A few years later Mr. Jackson unsuccessfully sued E. J. Gallo, the world’s biggest winemaker, charging that its Turning Leaf wines copied the bottle and label design of Vintner’s Reserve. As a horse owner, he sued three of his former bloodstock advisers in 2005, saying that they had sold him horses at inflated prices and pocketed secret commissions from the owners.

Mr. Jackson went on to campaign for a new law in Kentucky that would require an agent representing both sides of an equine transaction to disclose the fact to buyer and seller. Such a law was passed in 2006.

Mr. Jackson’s first marriage ended in divorce. He is survived by his second wife, Barbara Banke; two children from his first marriage, Jennifer Hartford and Laura Giron; three children from his second marriage, Katie, Julia and Christopher; and two grandchildren.

Mr. Jackson stumbled on the success of Vintner’s Reserve. A misstep in the fermentation process left the wine with residual sugar and a pronounced sweet taste. It turned out to be an ideal flavor profile for aspirational wine drinkers ready to move beyond jug wines but still attracted to fruity, off-dry whites — chardonnay with training wheels. “Americans love forward fruit flavor and a good price,” Mr. Jackson told Food and Wine in 1999. “That’s what drove our success.”

Critics sneered. Consumers cheered. “Our goal is to broaden the consuming public, to bring neophyte people to wine,” Mr. Jackson told The New York Times in 1992. “I’m making wine for the consumer, not the wine writers.”

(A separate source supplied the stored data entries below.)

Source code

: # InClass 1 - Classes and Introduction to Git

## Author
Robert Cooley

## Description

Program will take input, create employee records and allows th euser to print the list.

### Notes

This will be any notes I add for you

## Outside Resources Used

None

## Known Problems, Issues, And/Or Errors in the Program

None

In a business littered with ambitious failures, Mr. Jackson showed a remarkable ability to expand aggressively while keeping his operations profitable. Year after year, he acquired faltering small wineries and bought thousands of acres in prime wine regions, including Mendocino, Sonoma, Napa, Lake, Santa Barbara and Monterey Counties. The company owns more than 14,000 acres of California vineyards and an equal amount of land not currently planted.

Although the company has concentrated on producing well-made affordable wines, in 2005 it began offering a premium-price line of single-vineyard wines called Highland Estates. These include Camelot Highlands Chardonnay, Alisos Hills Syrah and Trace Ridge Cabernet Sauvignon.